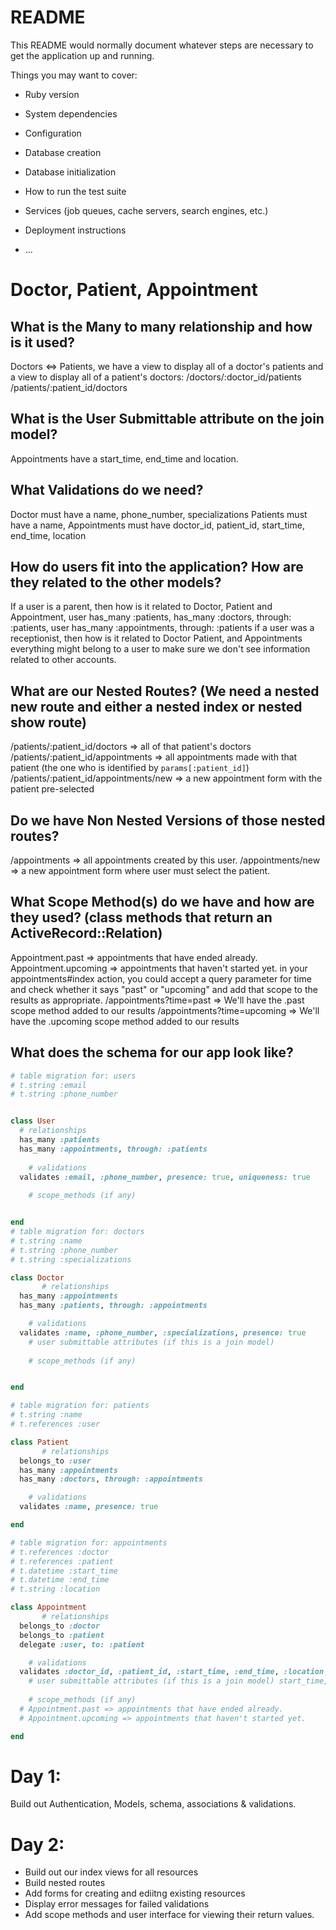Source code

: # README

This README would normally document whatever steps are necessary to get the
application up and running.

Things you may want to cover:

* Ruby version

* System dependencies

* Configuration

* Database creation

* Database initialization

* How to run the test suite

* Services (job queues, cache servers, search engines, etc.)

* Deployment instructions

* ...


# Doctor, Patient, Appointment
## What is the Many to many relationship and how is it used?
Doctors <=> Patients, we have a view to display all of a doctor's patients and a view to display all of a patient's doctors:
/doctors/:doctor_id/patients
/patients/:patient_id/doctors
## What is the User Submittable attribute on the join model?
Appointments have a start_time, end_time and location.
## What Validations do we need?
Doctor must have a name, phone_number, specializations
Patients must have a name, 
Appointments must have doctor_id, patient_id, start_time, end_time, location
## How do users fit into the application? How are they related to the other models?
If a user is a parent, then how is it related to Doctor, Patient and Appointment,
user has_many :patients, has_many :doctors, through: :patients, user has_many :appointments, through: :patients
if a user was a receptionist, then how is it related to Doctor Patient, and Appointments
everything might belong to a user to make sure we don't see information related to other accounts.

## What are our Nested Routes? (We need a nested new route and either a nested index or nested show route)
/patients/:patient_id/doctors => all of that patient's doctors
/patients/:patient_id/appointments => all appointments made with that patient (the one who is identified by `params[:patient_id]`)
/patients/:patient_id/appointments/new => a new appointment form with the patient pre-selected
## Do we have Non Nested Versions of those nested routes?
/appointments => all appointments created by this user.
/appointments/new => a new appointment form where user must select the patient.
## What Scope Method(s) do we have and how are they used? (class methods that return an ActiveRecord::Relation)
Appointment.past => appointments that have ended already.
Appointment.upcoming => appointments that haven't started yet.
in your appointments#index action, you could accept a query parameter for time and check whether it says "past" or "upcoming" and add that scope to the results as appropriate. 
/appointments?time=past => We'll have the .past scope method added to our results
/appointments?time=upcoming => We'll have the .upcoming scope method added to our results 
## What does the schema for our app look like?

```rb
# table migration for: users 
# t.string :email
# t.string :phone_number


class User 
  # relationships
  has_many :patients
  has_many :appointments, through: :patients
  
	# validations 
  validates :email, :phone_number, presence: true, uniqueness: true
  
	# scope_methods (if any)


end
# table migration for: doctors 
# t.string :name
# t.string :phone_number
# t.string :specializations

class Doctor 
       # relationships
  has_many :appointments
  has_many :patients, through: :appointments

	# validations 
  validates :name, :phone_number, :specializations, presence: true
	# user submittable attributes (if this is a join model)
  
	# scope_methods (if any)


end

# table migration for: patients 
# t.string :name
# t.references :user

class Patient 
       # relationships
  belongs_to :user
  has_many :appointments
  has_many :doctors, through: :appointments

	# validations 
  validates :name, presence: true

end

# table migration for: appointments 
# t.references :doctor
# t.references :patient 
# t.datetime :start_time 
# t.datetime :end_time 
# t.string :location

class Appointment 
       # relationships
  belongs_to :doctor
  belongs_to :patient
  delegate :user, to: :patient

	# validations 
  validates :doctor_id, :patient_id, :start_time, :end_time, :location, presence: true
	# user submittable attributes (if this is a join model) start_time, end_time and location
  
	# scope_methods (if any)
  # Appointment.past => appointments that have ended already.
  # Appointment.upcoming => appointments that haven't started yet.

end

```
# Day 1:

Build out Authentication, Models, schema, associations & validations.

# Day 2:

- Build out our index views for all resources
- Build nested routes
- Add forms for creating and ediitng existing resources
- Display error messages for failed validations
- Add scope methods and user interface for viewing their return values.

**Aim of the task**
Above are the entries. Output exactly the lines beginning with the line that has "the test suite" and ending with the line that has "## What is the Many".

**Written solution**
* How to run the test suite

* Services (job queues, cache servers, search engines, etc.)

* Deployment instructions

* ...


# Doctor, Patient, Appointment
## What is the Many to many relationship and how is it used?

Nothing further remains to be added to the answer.